Multi-frame object listings:
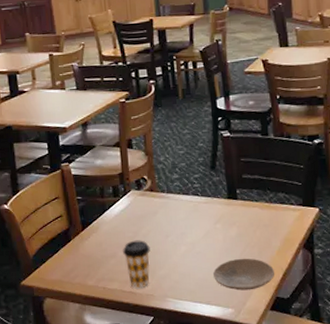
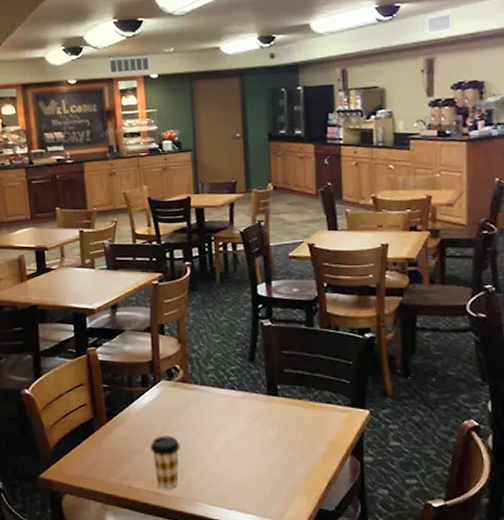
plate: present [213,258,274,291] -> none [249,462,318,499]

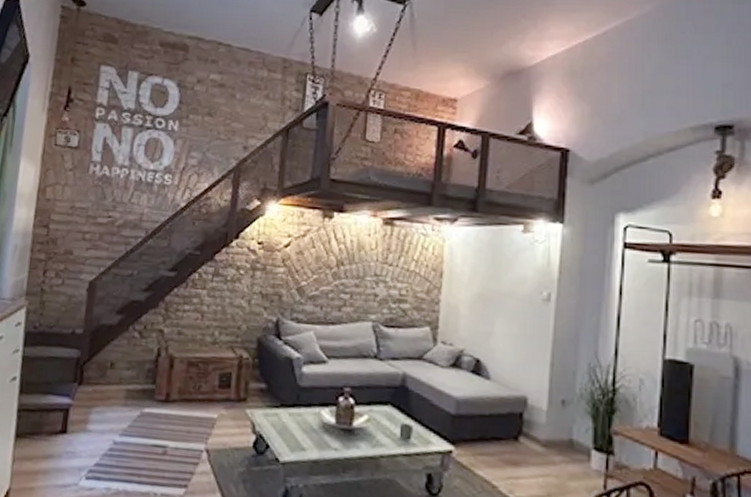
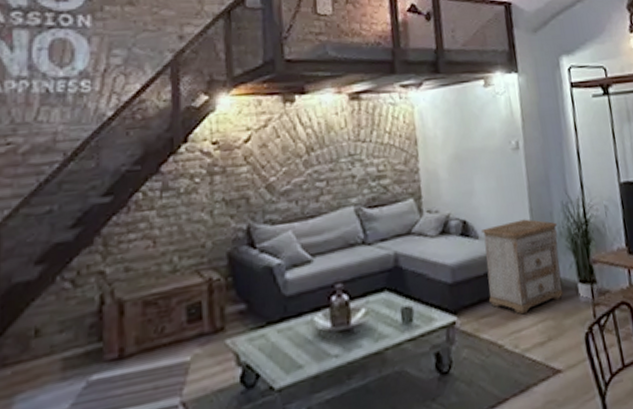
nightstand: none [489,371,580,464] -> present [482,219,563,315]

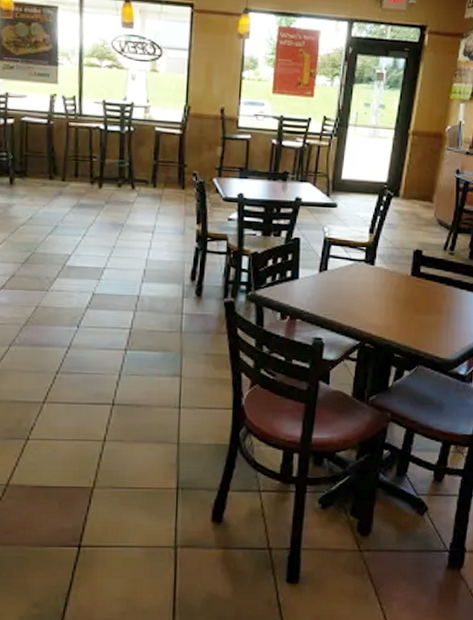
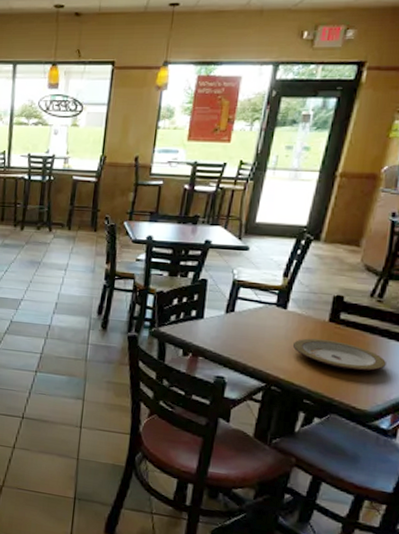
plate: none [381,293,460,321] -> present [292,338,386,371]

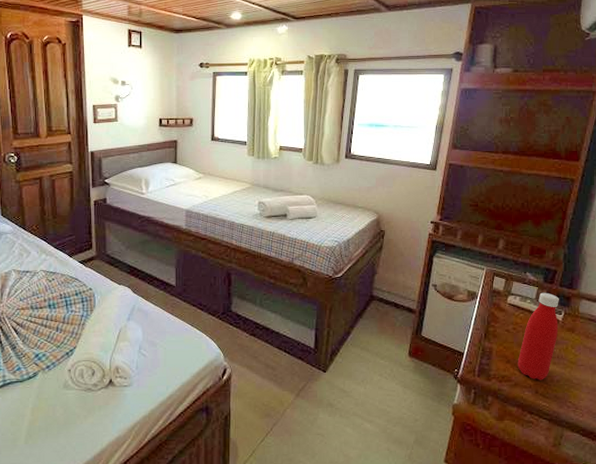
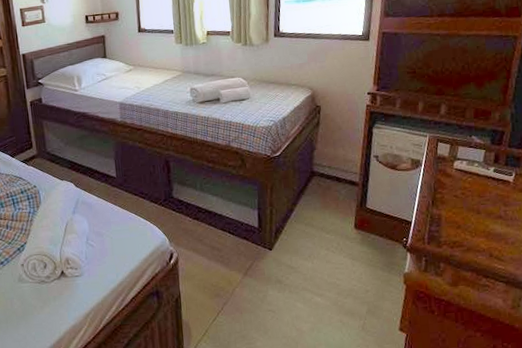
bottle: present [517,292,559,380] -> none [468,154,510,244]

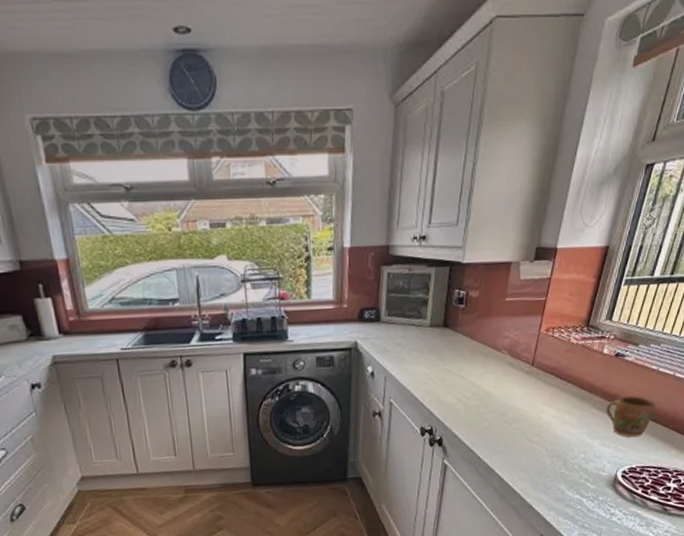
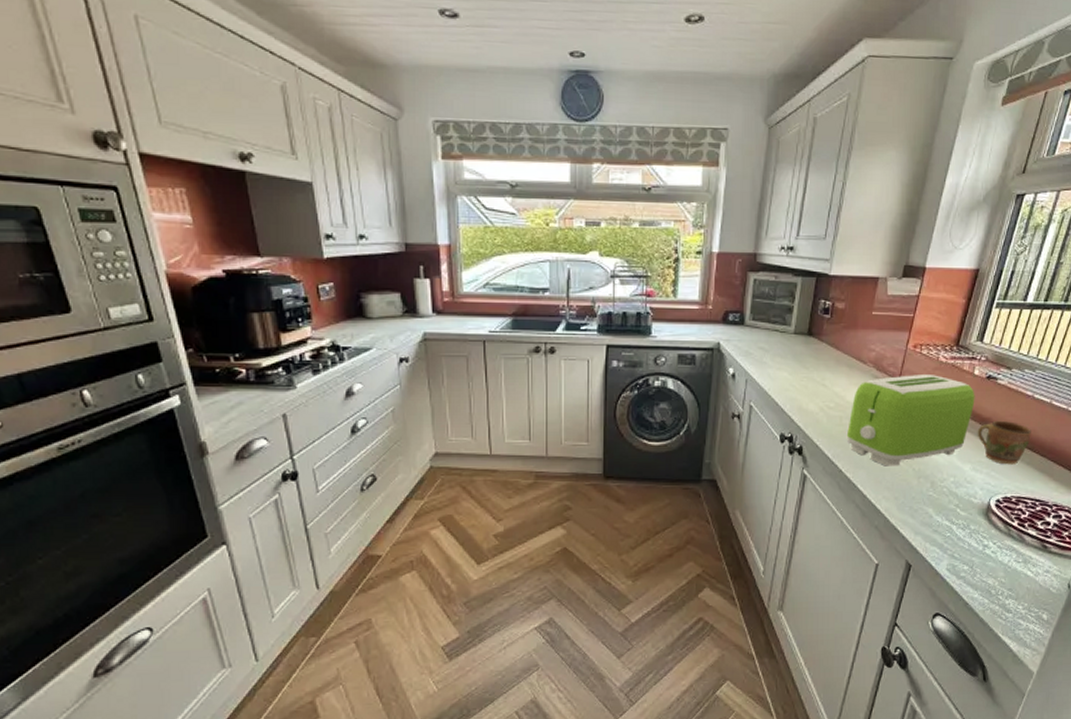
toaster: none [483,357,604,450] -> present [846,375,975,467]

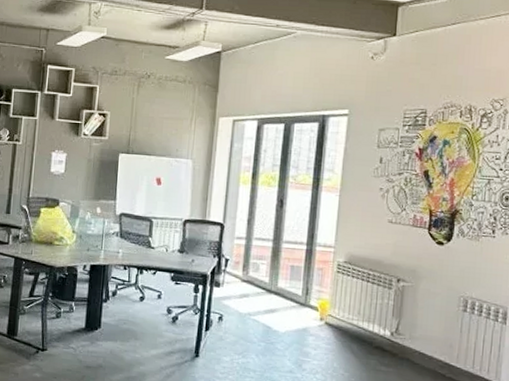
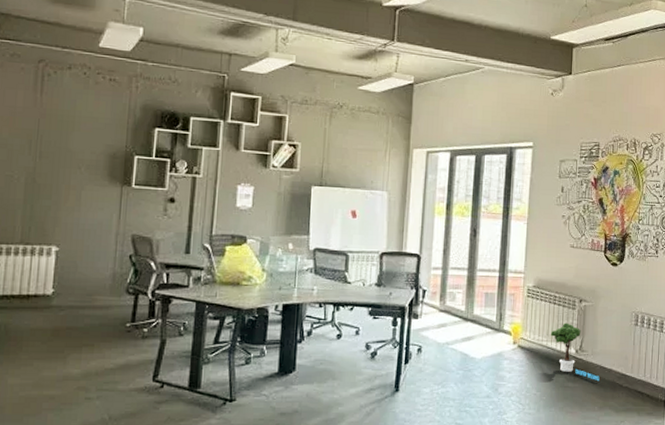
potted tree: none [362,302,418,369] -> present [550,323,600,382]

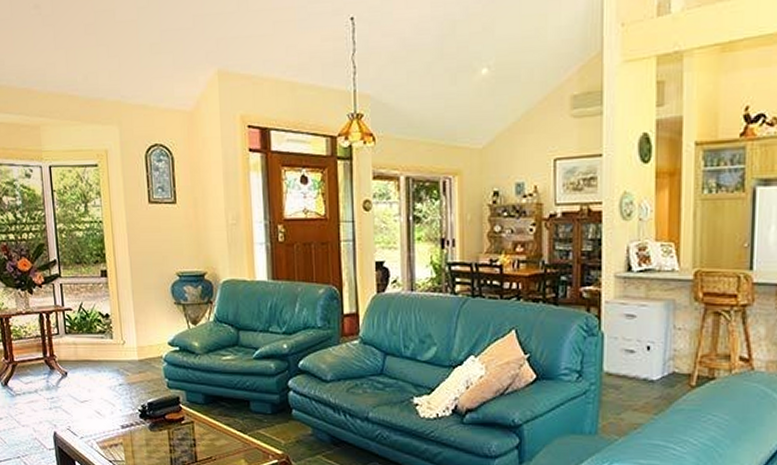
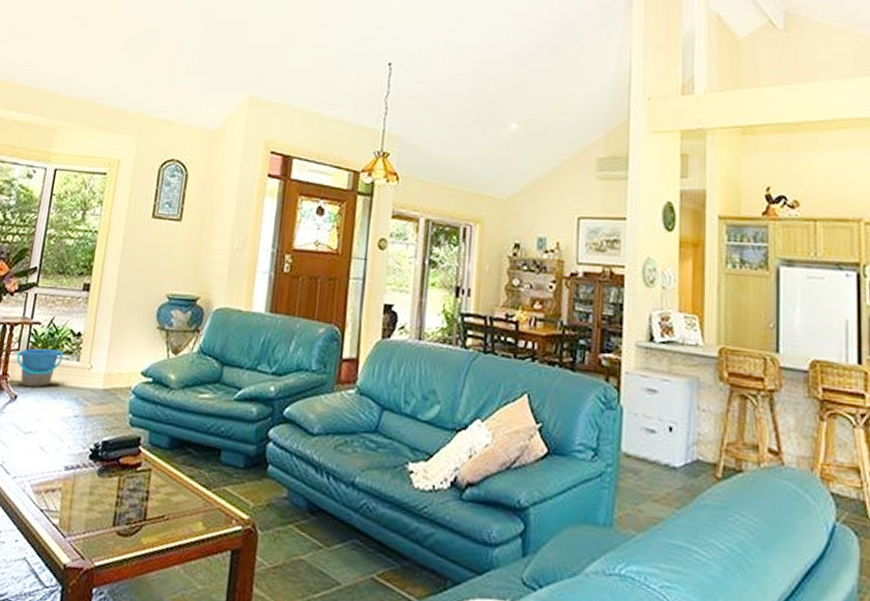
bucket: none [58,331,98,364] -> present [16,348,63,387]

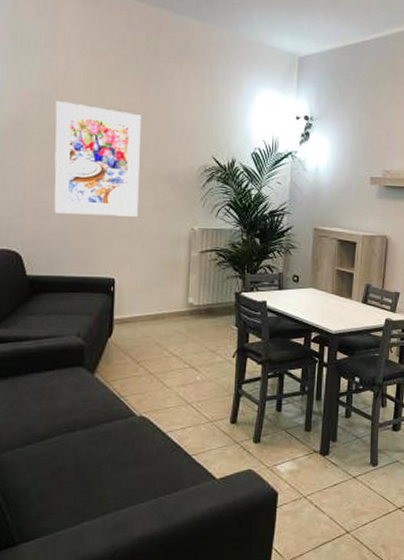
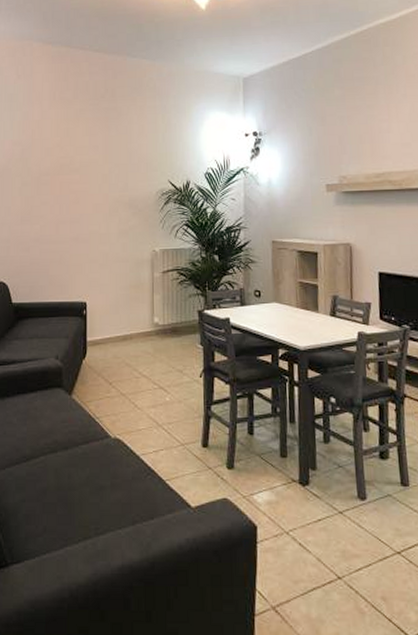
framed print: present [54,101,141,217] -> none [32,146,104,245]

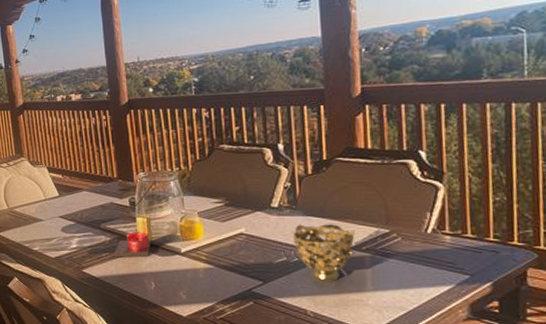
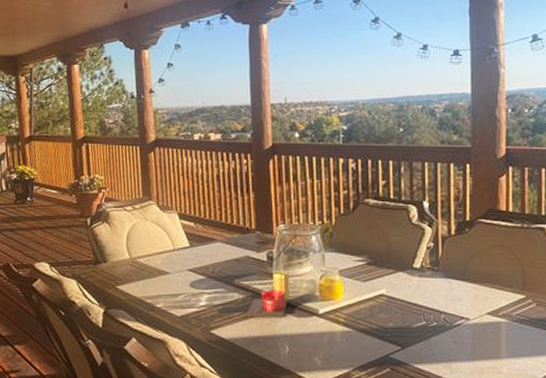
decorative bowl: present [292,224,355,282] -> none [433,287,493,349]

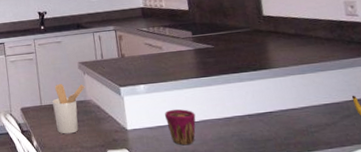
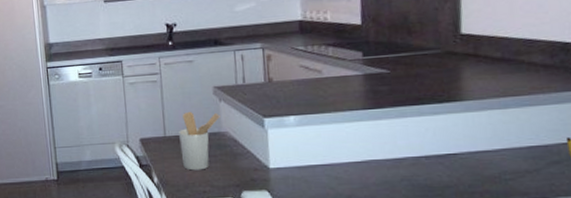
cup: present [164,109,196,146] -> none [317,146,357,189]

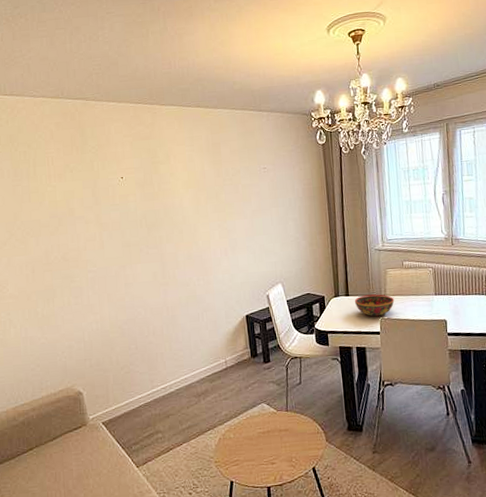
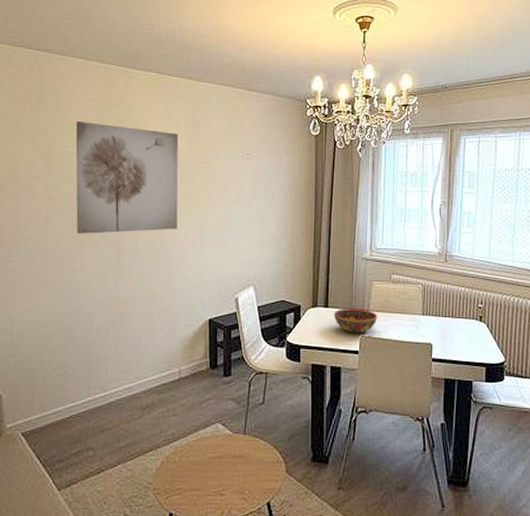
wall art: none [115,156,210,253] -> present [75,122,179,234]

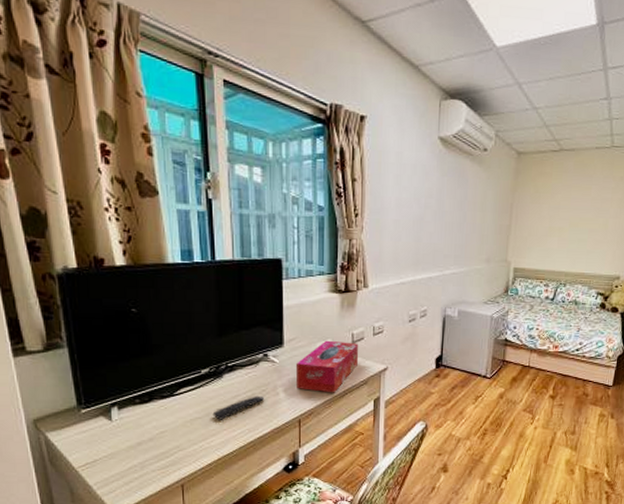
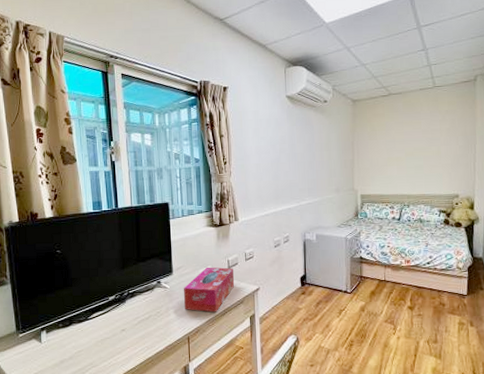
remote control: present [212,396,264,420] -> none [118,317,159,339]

## ABOUT THIS EXERCISE
The entries above are to be copied exactly, with every picture left out.

## RESULT BELOW
plate: present [213,258,274,291] -> none [249,462,318,499]

nightstand: none [489,371,580,464] -> present [482,219,563,315]

plate: none [381,293,460,321] -> present [292,338,386,371]

bottle: present [517,292,559,380] -> none [468,154,510,244]

toaster: none [483,357,604,450] -> present [846,375,975,467]

potted tree: none [362,302,418,369] -> present [550,323,600,382]

bucket: none [58,331,98,364] -> present [16,348,63,387]

framed print: present [54,101,141,217] -> none [32,146,104,245]

decorative bowl: present [292,224,355,282] -> none [433,287,493,349]

cup: present [164,109,196,146] -> none [317,146,357,189]

wall art: none [115,156,210,253] -> present [75,122,179,234]

remote control: present [212,396,264,420] -> none [118,317,159,339]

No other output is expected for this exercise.